> [Try it]: Can you retype the lines of the listing below, from the line with "12: (134, 406)" to the line with "40: (286, 21)", both included, reproducing each one precisely? Leave the pictures out of your answer.

[Dataset entries]

++++++++

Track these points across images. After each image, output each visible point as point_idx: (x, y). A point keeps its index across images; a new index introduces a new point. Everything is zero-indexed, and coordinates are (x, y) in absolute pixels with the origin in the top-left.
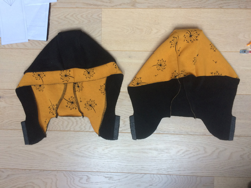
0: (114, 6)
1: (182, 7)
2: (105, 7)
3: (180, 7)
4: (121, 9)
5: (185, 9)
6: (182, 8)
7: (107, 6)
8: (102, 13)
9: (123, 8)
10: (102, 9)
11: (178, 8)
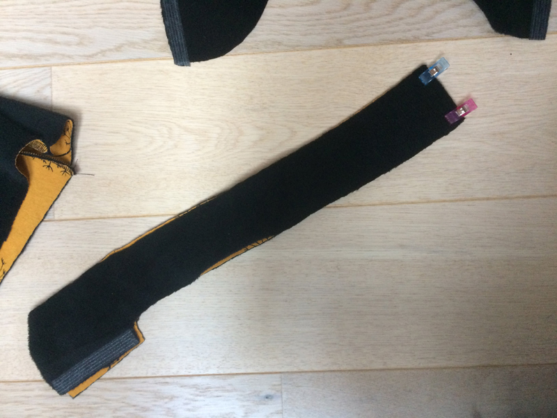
0: (96, 54)
1: (347, 42)
2: (63, 61)
3: (339, 44)
4: (120, 65)
5: (359, 49)
6: (345, 46)
7: (69, 57)
8: (50, 84)
9: (130, 60)
10: (54, 68)
11: (331, 47)
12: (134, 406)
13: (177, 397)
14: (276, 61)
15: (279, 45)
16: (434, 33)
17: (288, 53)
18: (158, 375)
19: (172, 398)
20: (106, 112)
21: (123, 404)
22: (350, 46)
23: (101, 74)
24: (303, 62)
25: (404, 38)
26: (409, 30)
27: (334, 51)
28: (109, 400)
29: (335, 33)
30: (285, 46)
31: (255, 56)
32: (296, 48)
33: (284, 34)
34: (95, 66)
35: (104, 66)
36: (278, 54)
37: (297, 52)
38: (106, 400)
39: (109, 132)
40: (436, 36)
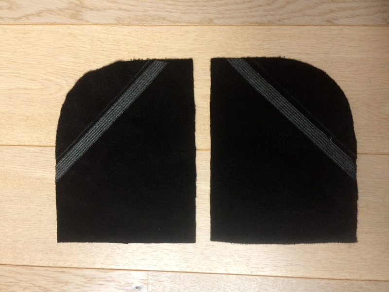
12: (39, 287)
13: (71, 283)
14: (161, 33)
15: (164, 20)
16: (285, 19)
17: (170, 27)
18: (57, 266)
19: (67, 283)
20: (27, 64)
21: (31, 285)
22: (219, 25)
23: (24, 33)
24: (181, 35)
25: (261, 22)
26: (266, 16)
27: (206, 28)
28: (21, 281)
29: (208, 13)
30: (169, 21)
31: (144, 27)
32: (177, 23)
33: (168, 11)
34: (20, 27)
35: (28, 27)
36: (162, 27)
37: (177, 27)
38: (19, 280)
39: (29, 80)
40: (286, 21)
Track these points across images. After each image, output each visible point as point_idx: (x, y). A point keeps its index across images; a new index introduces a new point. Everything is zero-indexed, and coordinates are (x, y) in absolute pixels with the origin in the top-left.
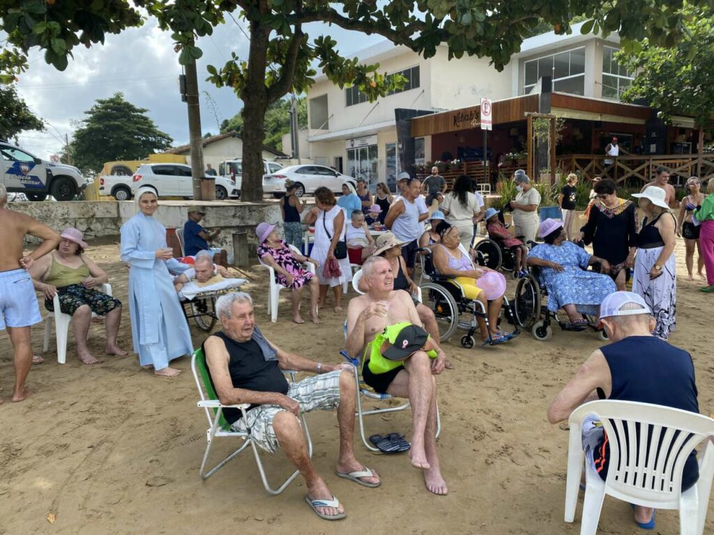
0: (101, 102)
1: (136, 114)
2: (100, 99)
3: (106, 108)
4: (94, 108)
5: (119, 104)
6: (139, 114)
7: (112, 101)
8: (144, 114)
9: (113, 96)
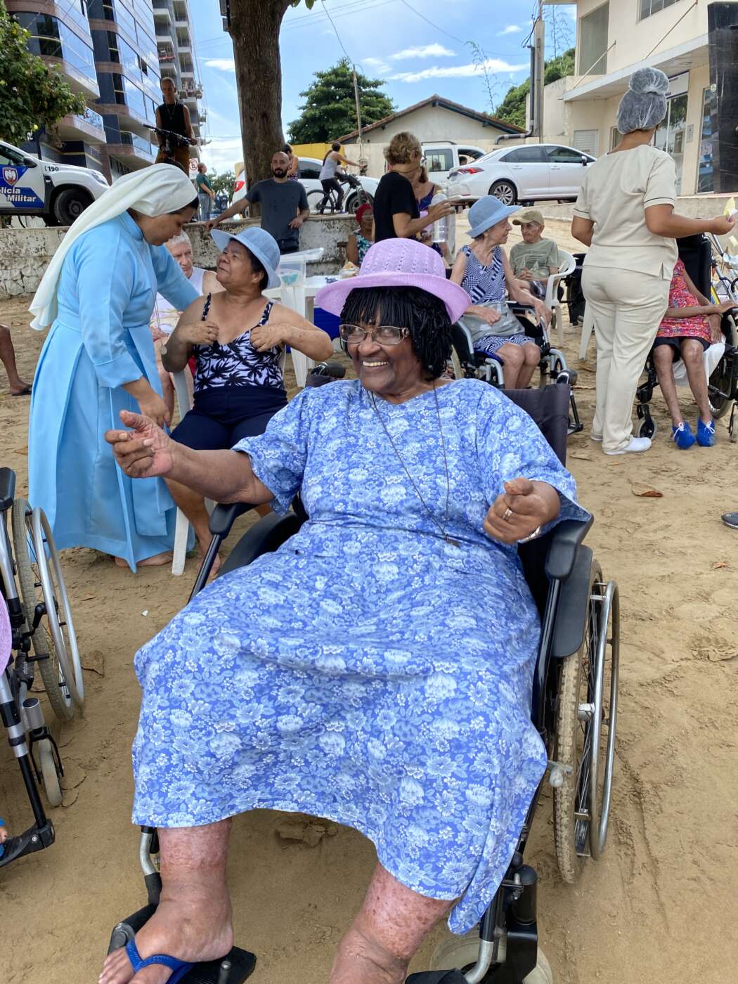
0: (321, 76)
1: (367, 89)
2: (319, 71)
3: (327, 84)
4: (313, 87)
5: (344, 75)
6: (372, 89)
7: (335, 72)
8: (379, 90)
9: (336, 65)
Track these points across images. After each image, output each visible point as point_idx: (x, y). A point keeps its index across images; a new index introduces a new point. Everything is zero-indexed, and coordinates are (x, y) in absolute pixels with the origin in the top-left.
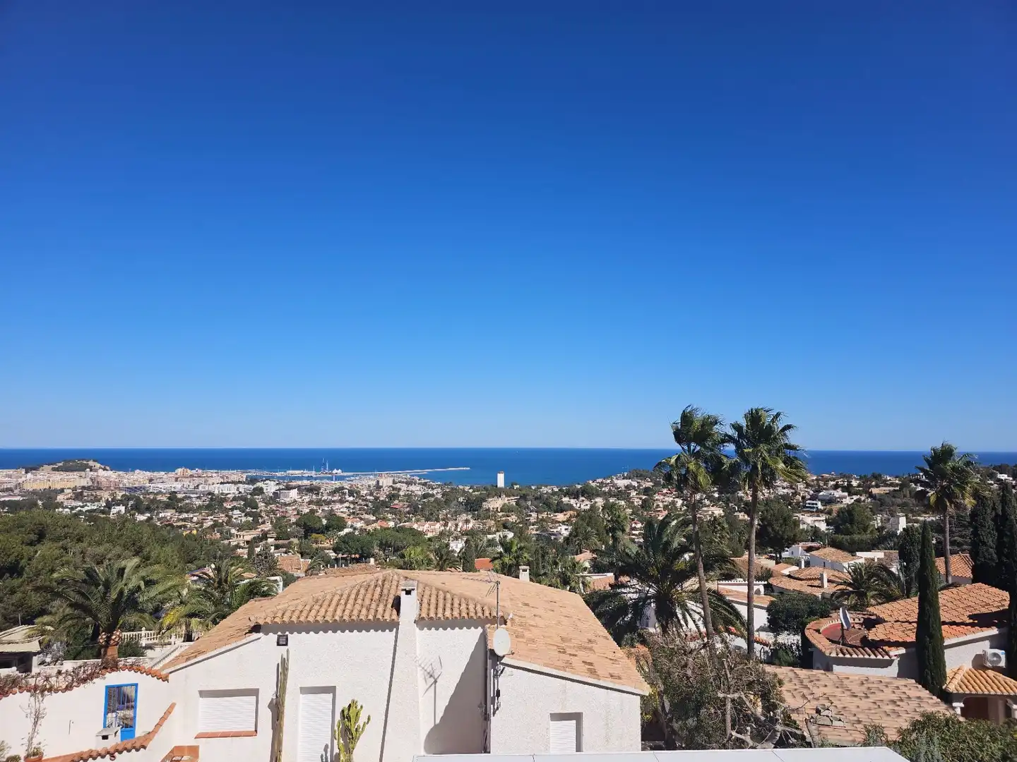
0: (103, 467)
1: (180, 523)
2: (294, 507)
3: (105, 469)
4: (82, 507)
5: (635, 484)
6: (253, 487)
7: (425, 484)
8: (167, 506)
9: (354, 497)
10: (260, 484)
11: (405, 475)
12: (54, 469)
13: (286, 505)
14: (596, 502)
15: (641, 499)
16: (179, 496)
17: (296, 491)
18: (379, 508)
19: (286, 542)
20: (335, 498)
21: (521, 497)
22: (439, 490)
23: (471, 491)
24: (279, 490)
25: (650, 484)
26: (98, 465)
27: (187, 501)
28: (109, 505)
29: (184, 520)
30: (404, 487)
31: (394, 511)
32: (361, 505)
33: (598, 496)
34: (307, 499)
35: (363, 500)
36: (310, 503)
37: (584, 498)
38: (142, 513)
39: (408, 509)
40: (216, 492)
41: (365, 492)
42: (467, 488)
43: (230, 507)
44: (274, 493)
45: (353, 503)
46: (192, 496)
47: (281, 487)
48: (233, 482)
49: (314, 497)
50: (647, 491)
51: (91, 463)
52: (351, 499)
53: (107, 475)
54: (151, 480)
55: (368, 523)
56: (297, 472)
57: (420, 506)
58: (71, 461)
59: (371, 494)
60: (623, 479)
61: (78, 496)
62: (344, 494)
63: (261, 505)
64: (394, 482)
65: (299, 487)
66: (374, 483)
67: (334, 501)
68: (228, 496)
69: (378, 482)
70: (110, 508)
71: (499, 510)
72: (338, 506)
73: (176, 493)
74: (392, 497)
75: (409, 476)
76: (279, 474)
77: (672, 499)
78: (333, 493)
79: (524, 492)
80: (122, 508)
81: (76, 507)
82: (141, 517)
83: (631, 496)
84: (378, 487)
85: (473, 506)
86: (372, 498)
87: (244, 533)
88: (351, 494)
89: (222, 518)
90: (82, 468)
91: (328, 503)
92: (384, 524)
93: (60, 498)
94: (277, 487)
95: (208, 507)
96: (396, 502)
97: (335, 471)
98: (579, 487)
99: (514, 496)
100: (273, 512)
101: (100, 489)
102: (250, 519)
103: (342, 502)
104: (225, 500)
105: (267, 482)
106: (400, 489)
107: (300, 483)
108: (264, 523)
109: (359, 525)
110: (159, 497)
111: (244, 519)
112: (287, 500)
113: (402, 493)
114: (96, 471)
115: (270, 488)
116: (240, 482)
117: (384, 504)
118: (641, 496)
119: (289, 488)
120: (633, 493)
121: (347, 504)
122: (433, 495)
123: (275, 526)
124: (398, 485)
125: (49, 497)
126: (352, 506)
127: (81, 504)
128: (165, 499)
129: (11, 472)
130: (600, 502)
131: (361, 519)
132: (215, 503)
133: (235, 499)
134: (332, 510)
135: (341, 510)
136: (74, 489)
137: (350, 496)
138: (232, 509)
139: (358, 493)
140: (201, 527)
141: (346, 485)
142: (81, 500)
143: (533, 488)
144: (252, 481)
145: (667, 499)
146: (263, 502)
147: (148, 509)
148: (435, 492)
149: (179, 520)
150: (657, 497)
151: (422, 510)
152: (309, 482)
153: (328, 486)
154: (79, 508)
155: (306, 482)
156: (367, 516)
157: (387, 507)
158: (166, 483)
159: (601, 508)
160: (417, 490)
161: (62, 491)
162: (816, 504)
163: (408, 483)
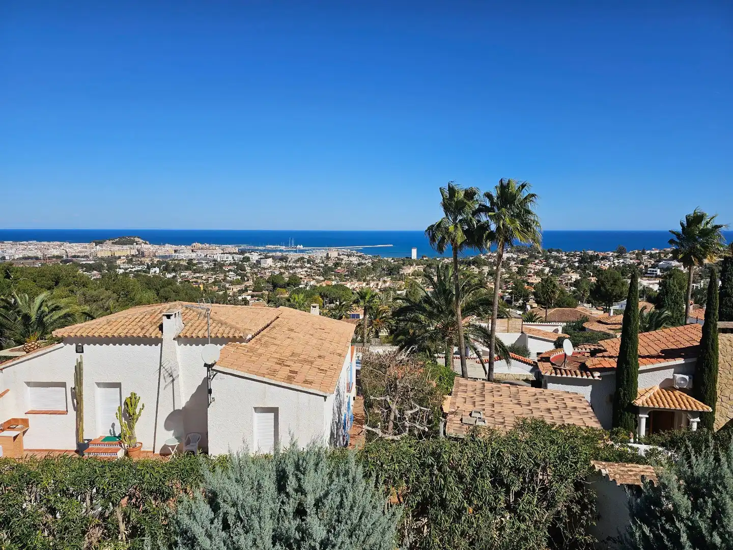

++++++++

> [Solution for this problem]:
12: (134, 406)
13: (177, 397)
14: (276, 61)
15: (279, 45)
16: (434, 33)
17: (288, 53)
18: (158, 375)
19: (172, 398)
20: (106, 112)
21: (123, 404)
22: (350, 46)
23: (101, 74)
24: (303, 62)
25: (404, 38)
26: (409, 30)
27: (334, 51)
28: (109, 400)
29: (335, 33)
30: (285, 46)
31: (255, 56)
32: (296, 48)
33: (284, 34)
34: (95, 66)
35: (104, 66)
36: (278, 54)
37: (297, 52)
38: (106, 400)
39: (109, 132)
40: (436, 36)
12: (39, 287)
13: (71, 283)
14: (161, 33)
15: (164, 20)
16: (285, 19)
17: (170, 27)
18: (57, 266)
19: (67, 283)
20: (27, 64)
21: (31, 285)
22: (219, 25)
23: (24, 33)
24: (181, 35)
25: (261, 22)
26: (266, 16)
27: (206, 28)
28: (21, 281)
29: (208, 13)
30: (169, 21)
31: (144, 27)
32: (177, 23)
33: (168, 11)
34: (20, 27)
35: (28, 27)
36: (162, 27)
37: (177, 27)
38: (19, 280)
39: (29, 80)
40: (286, 21)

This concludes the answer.